This appears to be problem in combination of two factors:
- Using a virtual machine.
- A possible kernel bug.
This is partly one of the lines which describes why this happens:
Mar 7 02:43:11 myhost kernel: memcheck-amd64- invoked oom-killer: gfp_mask=0x24002c2, order=0, oom_score_adj=0
The other line is this:
Mar 7 02:43:11 myhost kernel: 0 pages HighMem/MovableOnly
|The first line is the GFP mask assigned for the allocation. It basically describes what the kernel is allowed/not allowed to do to satify this request.
The mask indicates a bunch of standard flags. The last bit, '2' however indicates the memory allocation should come from the HighMem
zone.
If you look closely at the OOM output, you'll see no HighMem/Normal
zone actually exists.
Mar 7 02:43:11 myhost kernel: Node 0 DMA: 20*4kB (UM) 17*8kB (UM) 13*16kB (M) 14*32kB (UM) 8*64kB (UM) 4*128kB (M) 4*256kB (M) 0*512kB 1*1024kB (M) 0*2048kB 0*4096kB = 3944kB
Mar 7 02:43:11 myhost kernel: Node 0 DMA32: 934*4kB (UM) 28*8kB (UM) 0*16kB 0*32kB 0*64kB 0*128kB 0*256kB 0*512kB 0*1024kB 0*2048kB 0*4096kB = 3960kB
HighMem
(generally also called Normal
on x86_64) tends to map memory for zones outside of the standard 896MiB ranges directly kernel accessible on 32 bit systems. On x86_64 HighMem/Normal
seems to cover all pages above 3GiB in size.
DMA32
contains a zone used for memory that would be accessible on 32-bit DMA devices, that is you can address them with 4 byte pointers. I believe DMA
is for 16-bit DMA devices.
Generally speaking, on low memory systems Normal
wouldn't exist, given that DMA32
covers all available virtual addresses already.
The reason you OOM kill is because there is a memory allocation for a HighMem
zone with 0 pages available. Given the out of memory handler has absolutely no way to satisfy making this zone have pages to use by swapping, killing other processes or any other trick, OOM-killer just kills it.
I believe this is caused by the host VM ballooning on boot up. On KVM systems, there are two values you can set.
- The current memory.
- The available memory.
The way this works is that you can hot-add memory to your server up to the available memory. Your system however is actually given the current memory.
When a KVM VM boots up, it starts with the maximum allotment of memory possible to be given (the available memory). Gradually during the boot phase of the system KVM claws back this memory using its ballooning, leaving you instead with the current memory setting you have.
Its my belief thats what happened here.
Linode allow you to expand the memory, giving you much more at system start.
This means that there is a Normal/HighMem
zone at the beginning of the systems lifetime. When the hypervisor balloons it away, the normal zone rightly disappears from the memory manager. But, I suspect that the flag setting whether the said zone is available to allocate from is not cleared when it should. This leads the kernel to attempt to allocate from a zone that does not exist.

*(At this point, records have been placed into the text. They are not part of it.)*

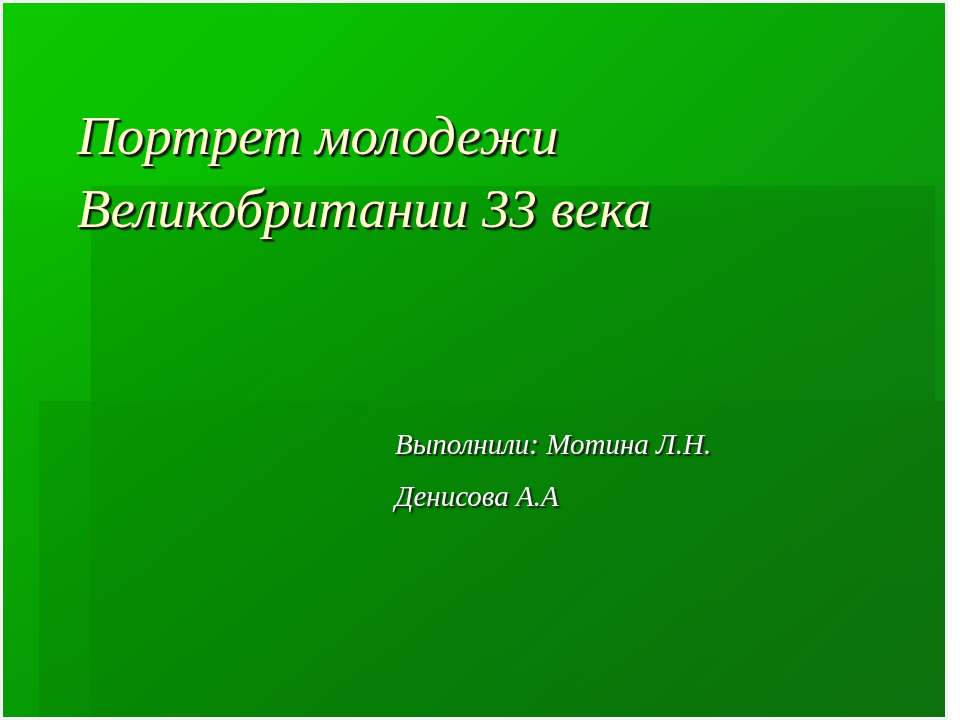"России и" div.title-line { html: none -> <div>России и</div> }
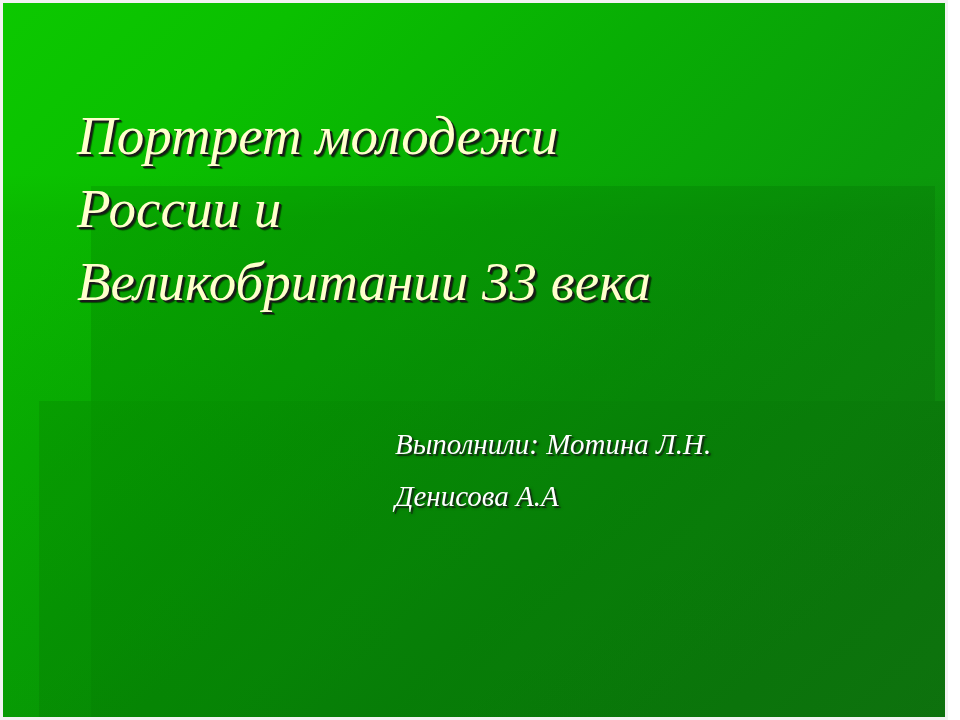"Великобритании 33 века" div.title-line { text: 33 -> 37 }
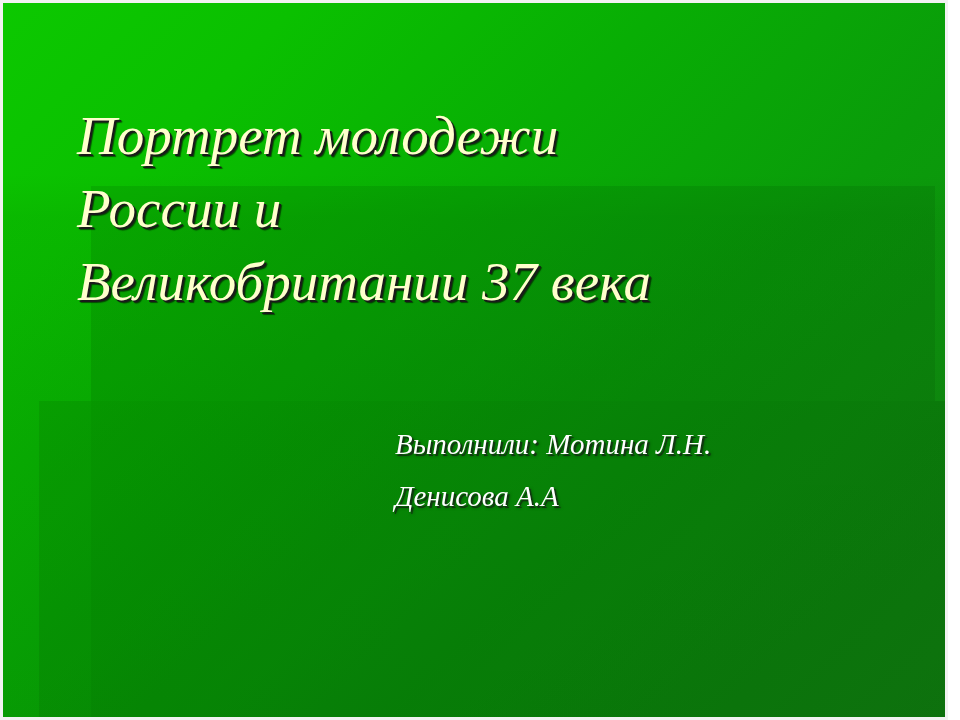"Выполнили: Мотина Л.Н." div.subtitle-line { order: before "Денисова А.А" -> after "Денисова А.А" }
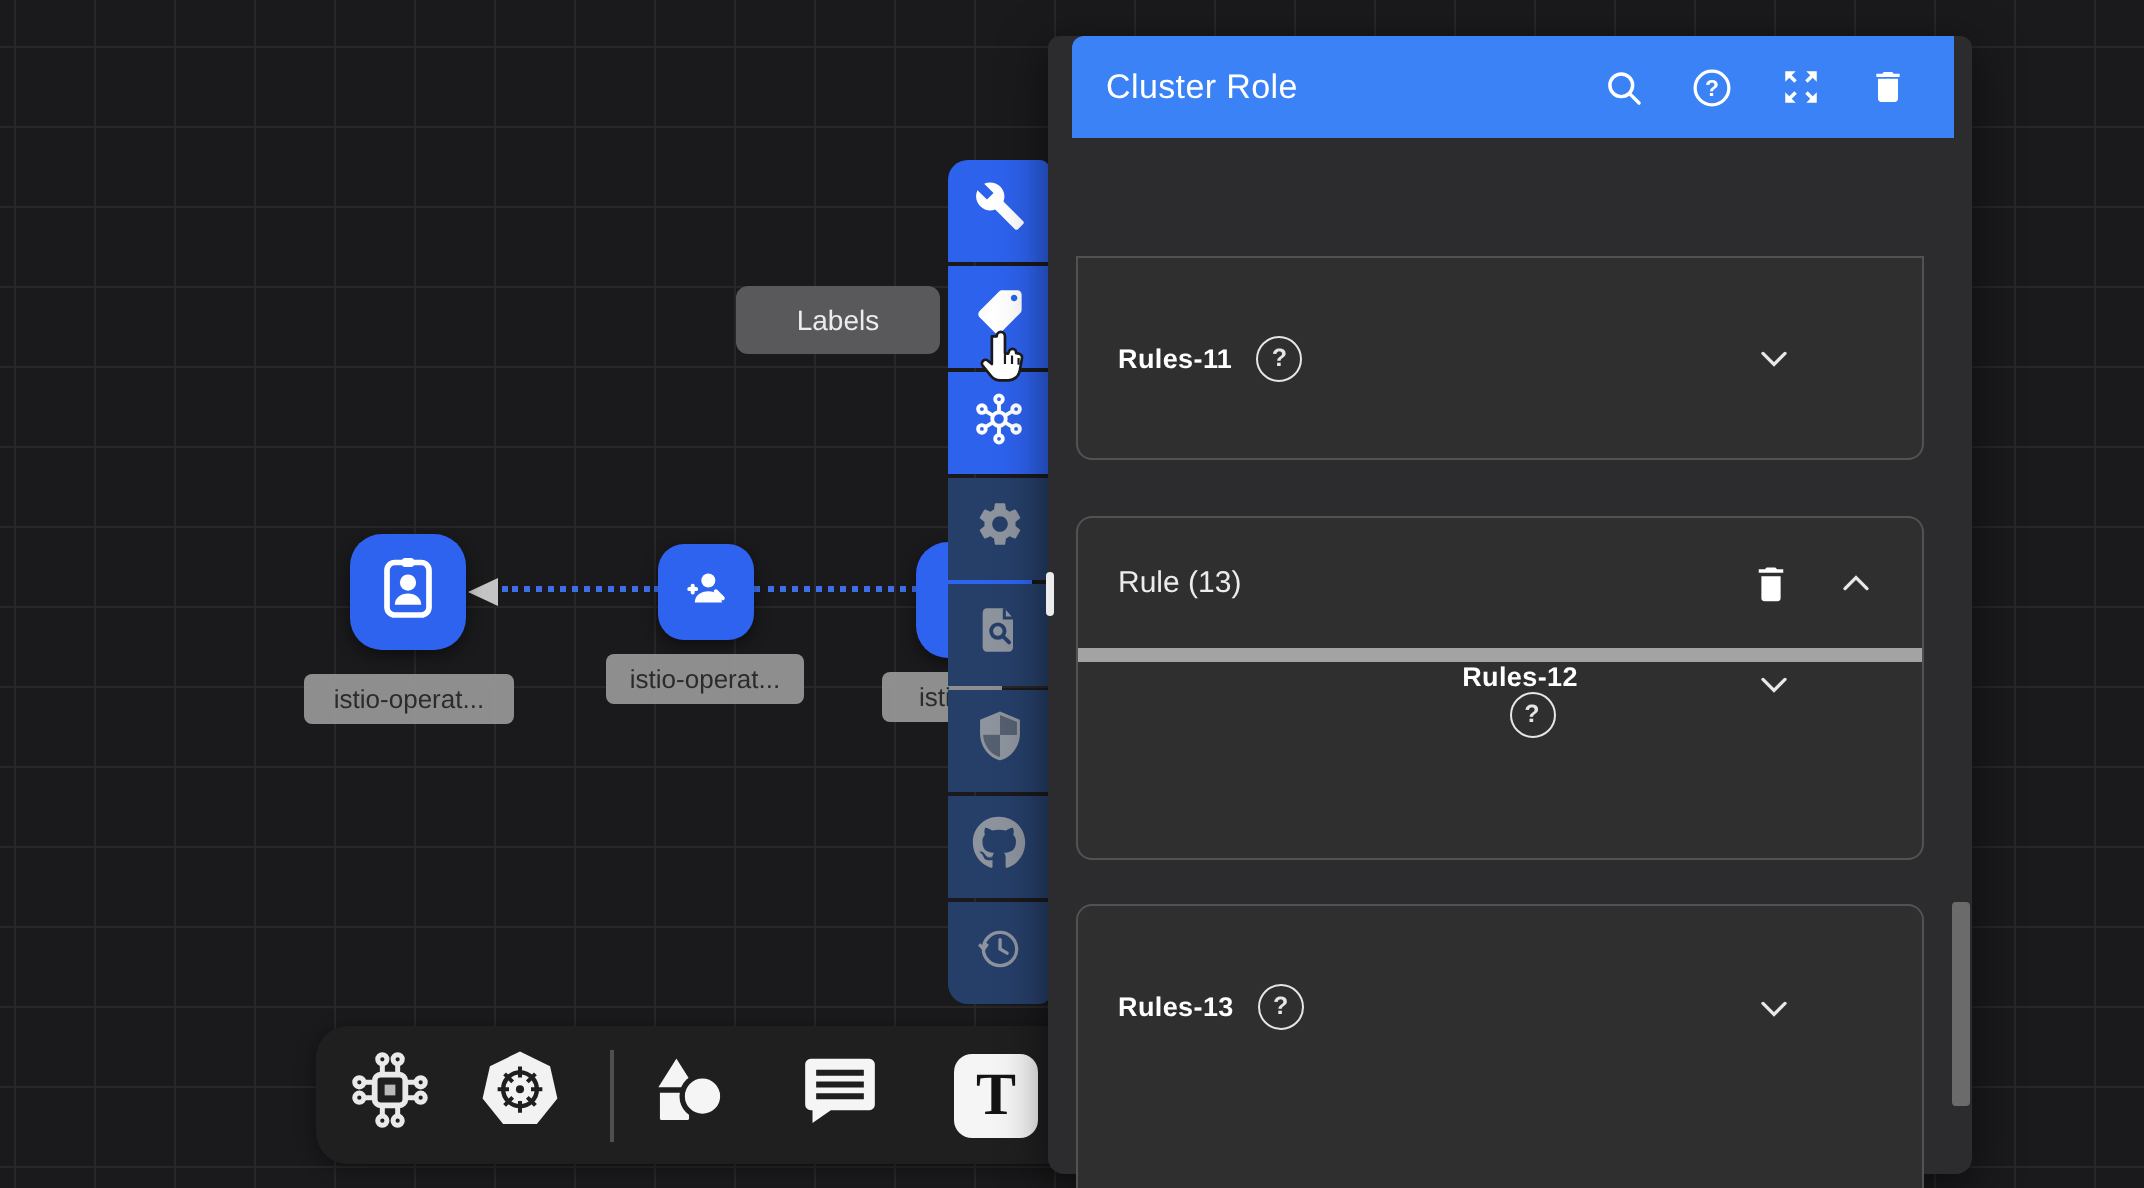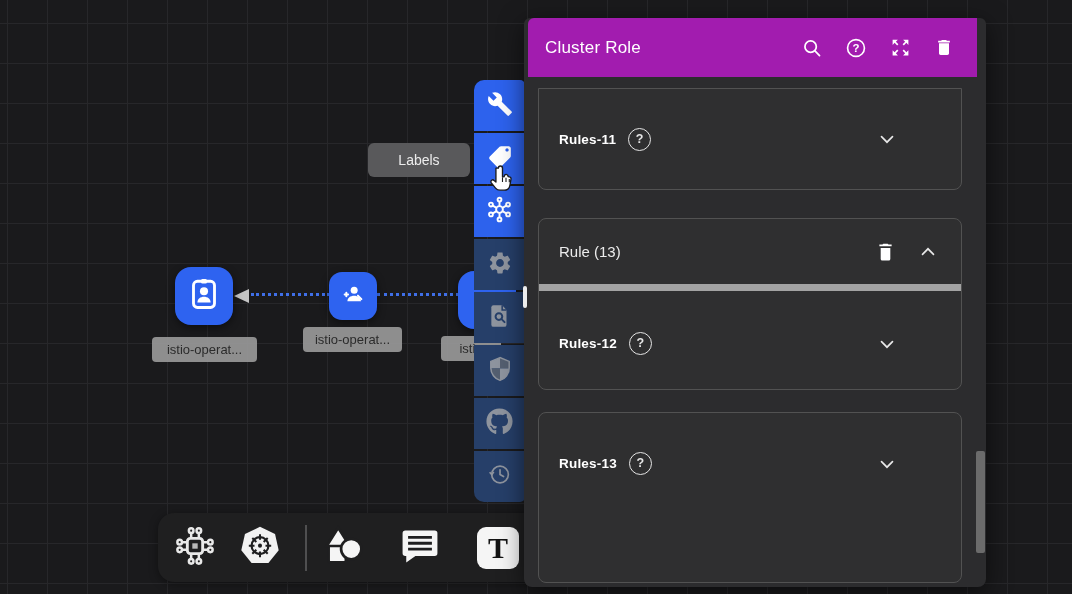"Cluster Role" .panel-header { background: #a21caf -> #3b82f6; height: 59px -> 51px; left: 4px -> 12px }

In terms of resolving this you have two options.
Bring this up on the kernel mailing lists to see if this really is a bug, behaviour expected or nothing at all to do with what I'm saying.
Request that linode set the 'available memory' on the system to be the same 1GiB assignment as the 'current memory'. Thus the system never balloons and never gets a Normal zone at boot, keeping the flag clear. Good luck getting them to do that!
You should be able to test that this is the case by setting up your own VM in KVM setting available to 6GiB, current to 1GiB and running your test using the same kernel to see if this behaviour you see above occurs. If it does, change the 'available' setting to equal the 1GiB current and repeat the test.
I'm making a bunch of educated guesses here and reading inbetween the lines somewhat to come up with this answer, but what I'm saying seems to fit the facts outlined already.
I suggest testing my hypothesis and letting us all know the outcome.
Best Answer
It doesn't sound like you are addressing the root cause of the issue by actually debugging why this cron job is using up so much memory.
You can try setting this option
echo 1 > /proc/sys/vm/oom_kill_allocating_task
which will tell the OOM killer to kill the process that triggered the OOM condition, but this is not guaranteed to be your cron job. You can also use "ulimit -m" in your script to set the max amount of resident memory to use. I think your best bet would be to evaluate why the cronjob is using up so much memory and if its perhaps best suited for another host or to be rewritten to consume less memory.